**ACTION ITEM**. Using the breastfeeding passage below, explain in one to three sentences why the hospital environment helped the writer stay on course with the plan to breastfeed.

**SOURCE PASSAGE**.

________

For most expectant moms, breastfeeding is the natural choice. With all the costs that come with having a baby, saving dollars on formula is a welcome change. Plus, breastfeeding decreases a woman’s risk of certain chronic diseases, and breast and ovarian cancer. And, of course, the biggest reason of all: breastfeeding confers many health benefits to the baby, including protecting against infections and chronic diseases and helping to build a healthy immune system.

 

In California, 90 percent of pregnant women enter the hospital intending to breastfeed. Why then are only half of those mothers exclusively breastfeeding when they are discharged just a few days later?

 

Speaking personally, it took the birth and subsequent hospital stay with my first child, Mirabel, to fully understand the reasons. Like all new mothers, the minutes and hours that followed my daughter’s birth were characterized by an intense desire to ensure she was healthy. Fatigued, and in wholly new territory, I looked to the hospital systems and staff to guide me.

 

I was lucky to have delivered Mira in a baby-friendly hospital, which meant that each of the staff I came in contact with were committed to helping me carry out my intent to breastfeed. From ensuring that breastfeeding was initiated in the first hour after birth, to in-house lactation support, to firm limits on formula marketing, the hospital environment helped me stay on course.

________

Per-instance keypoint data

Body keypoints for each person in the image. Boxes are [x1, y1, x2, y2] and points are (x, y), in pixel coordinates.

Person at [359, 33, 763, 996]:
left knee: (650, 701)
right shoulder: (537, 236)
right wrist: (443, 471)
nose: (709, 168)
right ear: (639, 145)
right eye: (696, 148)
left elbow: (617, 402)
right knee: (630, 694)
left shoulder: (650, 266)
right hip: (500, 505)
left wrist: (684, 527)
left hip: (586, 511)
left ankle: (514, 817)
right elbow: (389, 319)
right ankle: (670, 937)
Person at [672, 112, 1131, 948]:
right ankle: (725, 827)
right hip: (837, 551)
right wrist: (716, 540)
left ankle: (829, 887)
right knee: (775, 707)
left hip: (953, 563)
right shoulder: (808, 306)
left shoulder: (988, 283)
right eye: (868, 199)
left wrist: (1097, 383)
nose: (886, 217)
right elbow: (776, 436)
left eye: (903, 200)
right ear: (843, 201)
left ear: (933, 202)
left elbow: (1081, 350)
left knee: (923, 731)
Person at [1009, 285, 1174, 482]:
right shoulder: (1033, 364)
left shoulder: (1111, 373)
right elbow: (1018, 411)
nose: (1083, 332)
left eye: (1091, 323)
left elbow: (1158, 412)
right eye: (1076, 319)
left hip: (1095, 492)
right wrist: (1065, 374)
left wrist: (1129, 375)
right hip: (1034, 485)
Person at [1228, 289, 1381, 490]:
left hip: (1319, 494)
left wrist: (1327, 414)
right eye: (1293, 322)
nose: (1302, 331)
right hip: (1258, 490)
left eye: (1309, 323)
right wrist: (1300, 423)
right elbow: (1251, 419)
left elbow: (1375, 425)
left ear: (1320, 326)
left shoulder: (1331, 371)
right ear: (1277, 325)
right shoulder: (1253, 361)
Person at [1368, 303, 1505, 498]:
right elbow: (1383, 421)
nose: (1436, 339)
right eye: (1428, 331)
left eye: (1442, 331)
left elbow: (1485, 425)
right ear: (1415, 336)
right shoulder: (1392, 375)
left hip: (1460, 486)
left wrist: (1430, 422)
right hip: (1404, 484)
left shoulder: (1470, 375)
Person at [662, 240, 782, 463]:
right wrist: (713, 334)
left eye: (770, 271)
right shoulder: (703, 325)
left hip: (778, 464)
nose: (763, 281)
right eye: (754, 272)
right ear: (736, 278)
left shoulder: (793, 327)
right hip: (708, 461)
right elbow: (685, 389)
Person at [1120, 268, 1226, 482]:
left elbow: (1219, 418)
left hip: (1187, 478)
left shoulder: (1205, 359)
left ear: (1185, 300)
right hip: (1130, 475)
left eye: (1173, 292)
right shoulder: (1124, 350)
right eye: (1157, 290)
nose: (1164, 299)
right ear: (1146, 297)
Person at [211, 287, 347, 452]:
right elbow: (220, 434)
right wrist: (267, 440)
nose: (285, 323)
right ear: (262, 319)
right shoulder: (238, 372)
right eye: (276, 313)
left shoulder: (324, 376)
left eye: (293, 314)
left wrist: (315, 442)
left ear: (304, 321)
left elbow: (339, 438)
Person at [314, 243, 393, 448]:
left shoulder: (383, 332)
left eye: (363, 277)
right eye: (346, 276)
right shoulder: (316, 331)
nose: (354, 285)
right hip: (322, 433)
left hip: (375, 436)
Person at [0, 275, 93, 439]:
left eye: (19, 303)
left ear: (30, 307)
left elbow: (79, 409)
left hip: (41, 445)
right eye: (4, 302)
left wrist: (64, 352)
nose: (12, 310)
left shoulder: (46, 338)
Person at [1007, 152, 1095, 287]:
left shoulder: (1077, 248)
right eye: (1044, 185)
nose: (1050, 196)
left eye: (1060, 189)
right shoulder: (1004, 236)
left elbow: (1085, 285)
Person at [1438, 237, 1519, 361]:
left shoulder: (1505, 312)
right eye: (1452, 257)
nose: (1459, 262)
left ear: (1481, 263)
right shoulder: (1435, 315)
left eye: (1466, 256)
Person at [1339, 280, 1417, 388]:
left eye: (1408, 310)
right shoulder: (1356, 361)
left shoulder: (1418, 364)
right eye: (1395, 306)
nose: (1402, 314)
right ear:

________

**TASK RESPONSE**. The writer delivered at a baby-friendly hospital, so every staff member the writer met was committed to helping carry out the intent to breastfeed. The hospital made sure breastfeeding began in the first hour after birth, provided in-house lactation support, and kept firm limits on formula marketing.